Though in this case it makes sense to compare it to the "reference implementation" in Java. Regular Minecraft has noticeable GC pauses in my opinion.


Hematite doesn't implement anything near to the full game, so it wouldn't be a fair comparison. It's mostly just a world visualizer, sort of like Overseer is for Dwarf Fortress ( http://www.bay12forums.com/smf/index.php?topic=63484 ).

And although it would probably make a good jumping-off point for anyone who wanted to develop a Minecraft clone, the original goal of Hematite was only to serve as a proof-of-concept of rendering 3D graphics in Rust.


Are you sure they are caused by GC? I'm asking because GC is an easy "culprit" and when a Java app pauses / jitters, many people immediately blame it on GC without any hard evidence. While in fact pauses / unresponsiveness can be caused by many other reasons, not specific to JVM (e.g. improper thread locking, improper use of dynamic data structures, doing hard work on the GUI thread, etc.). Actually, a well coded game should not use dynamic memory allocation in the game loop, neither in Java nor in C++.


I've seen Minecraft generate 400Mb/min worth of garbage and then GC with a noticable stutter.

The most egregious stutter though is when Minecraft generates new chunks.

Minecraft is not a well-coded game. ;)


If you're looking to play a open source minecraft-like game, without worrying about microsoft copyrights on world files, http://minetest.net/ is a lot of fun.


> microsoft copyrights on world files

If that were something to worry about, then wouldn't OpenOffice, LibreOffice, iWork, Google Docs, etc. all be in legal trouble right now for the same thing with .doc files?

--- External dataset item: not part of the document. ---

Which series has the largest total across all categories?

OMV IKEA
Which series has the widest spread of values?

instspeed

Nope because MS doesn't create .doc files, they just make the software that saves/loads them. The issue in this case is that the Minecraft textures and item geometry are created by MS (by way of Mojang) and hence MS has the copyright on them. If you replace the textures with alternative ones created by other people you're probably in the clear so far as the textures go, but the NPCs and objects geometry data is still covered.


But the world files are just the save files. As far as I know, there are no texture or object data in the saves.

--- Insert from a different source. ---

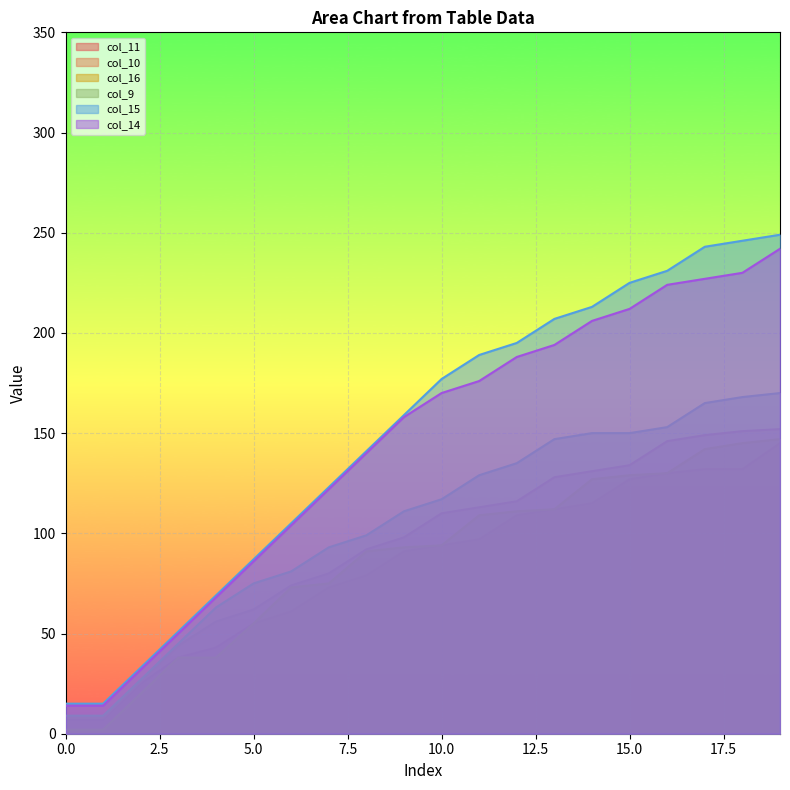

True or false: col_10 and col_15 intersect in this chart.

False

Definitely true. Plus there's a long standing precedent that save files aren't copyrightable, since they aren't a derivative work.


One could maybe make the case that Minecraft's terrain generation would make your world a derivative work, but if you're building in superflat than definitely agreed.

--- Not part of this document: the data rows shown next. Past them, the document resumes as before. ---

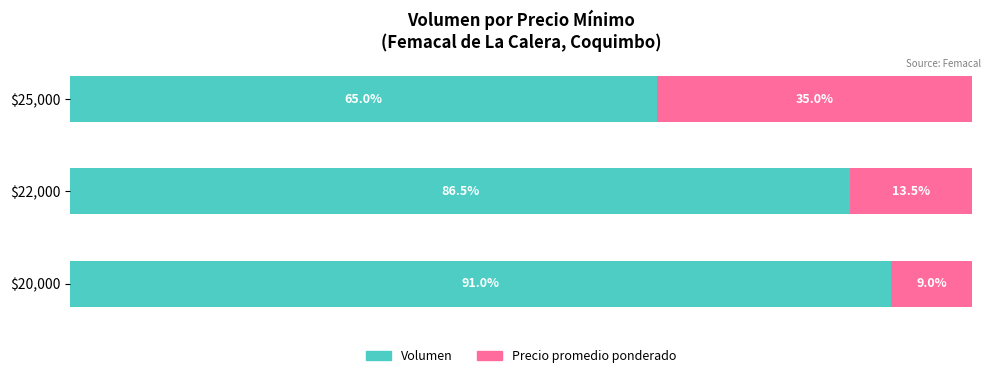

At which label does Volumen reach its minimum?

$25,000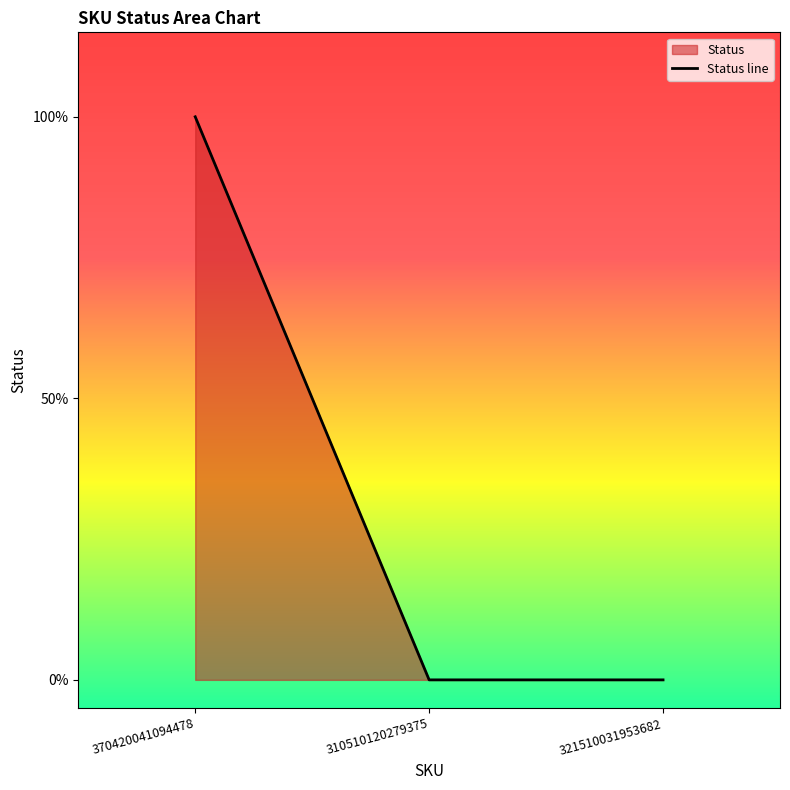

What is the label of the 3rd point from the right?

370420041094478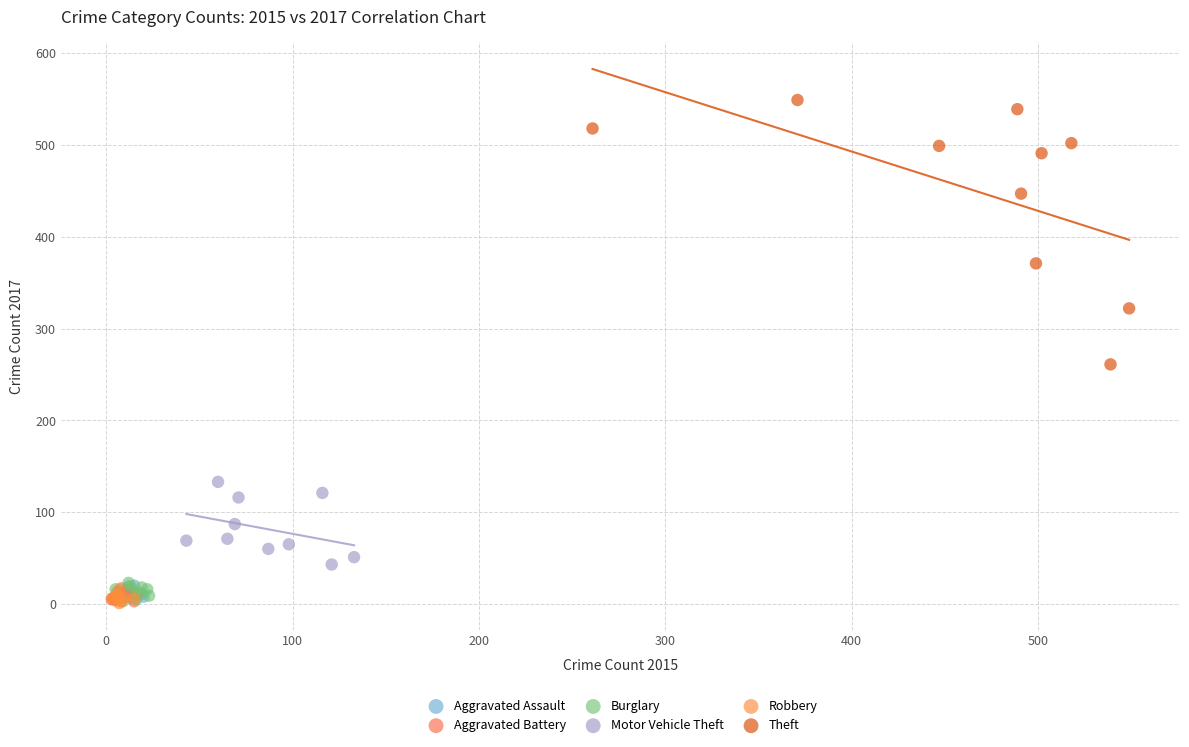

Which series has the largest Y range (max minus min)?

Theft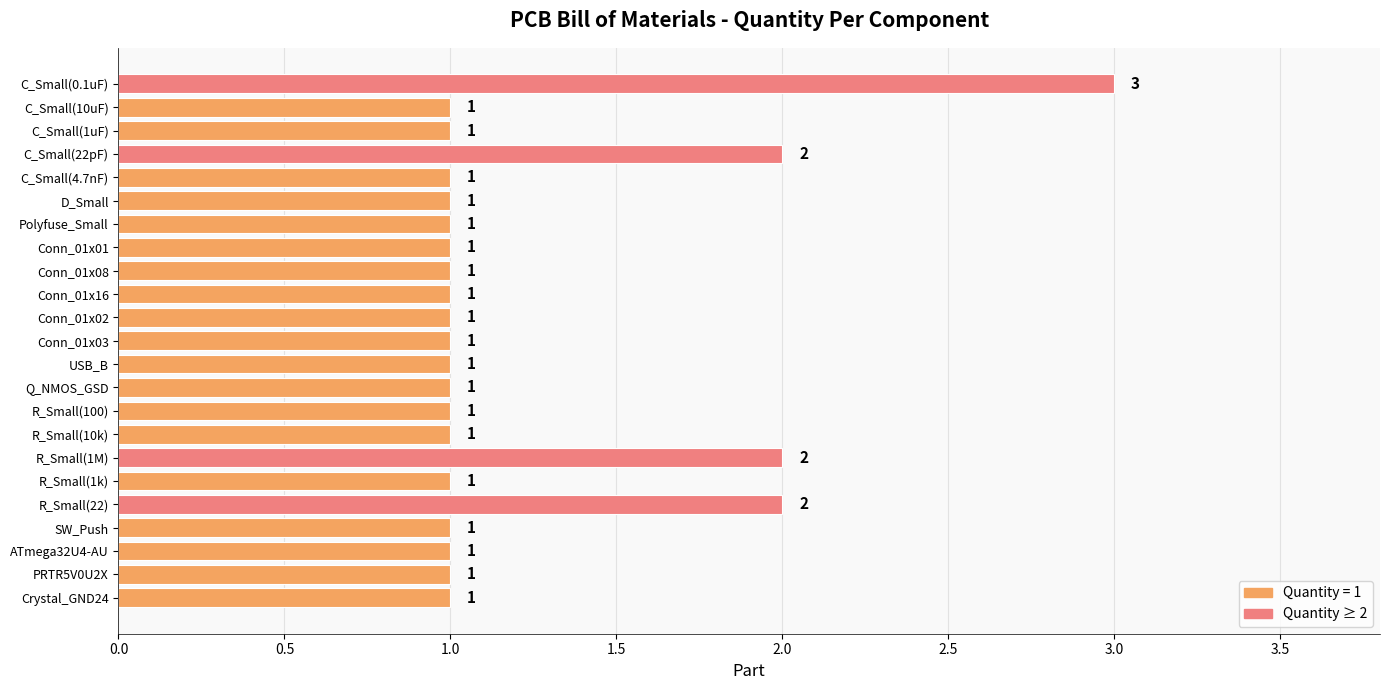

Count the values in the range 1 to 2.

22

I have no idea about the former, but if MS had any claim to a world built from scratch then Adobe would own everything ever made in Photoshop and Autodesk would own pretty much all video game content since the late 90s.


Now write the game "Rust" in Minecraft.


I hope Microsoft plays nice with these clones in the future. Especially when they use official assets.


How is that dependency graph plotted in the README?



Yep, I wrote that as my first project in rust and it was used for a lot of the Piston project repos. Unfortunately I stopped updating that in December because breaking changes were happening too frequently for me to keep up.

I'll probably revisit it soon now that 1.0 is fairly imminent, but prs are welcome of course!


I'm not associated with the project, but it looks like graphviz (http://graphviz.org/) to me.

graphiz is amazing for making graphs. My favorite interface for it is dorothy (https://github.com/daveray/dorothy).


Graphviz is ok for quickly plotting a dependency graph. I have yet to see a beautiful example of auto-layouted graphs. Beautiful means getting the details right like lines not crossing at narrow angles, drawing a little "hop" when lines cross, and not being restricted to strict rows like dot.


Next up: A simple Rust written in Rust.


Isnt that just rust? Rust is written in rust...


I assume the joke is that "Rust" is the name of a video game inspired by Minecraft (and other games): http://playrust.com/


You assume right!


But I wouldn’t call it simple. rustc is a couple hundred thousand lines of code, split across several libraries. librustc_borrowck alone is almost six thousand lines.


First person to say something like "This isn't minecraft, minecraft is way more than just placing blocks!" loses.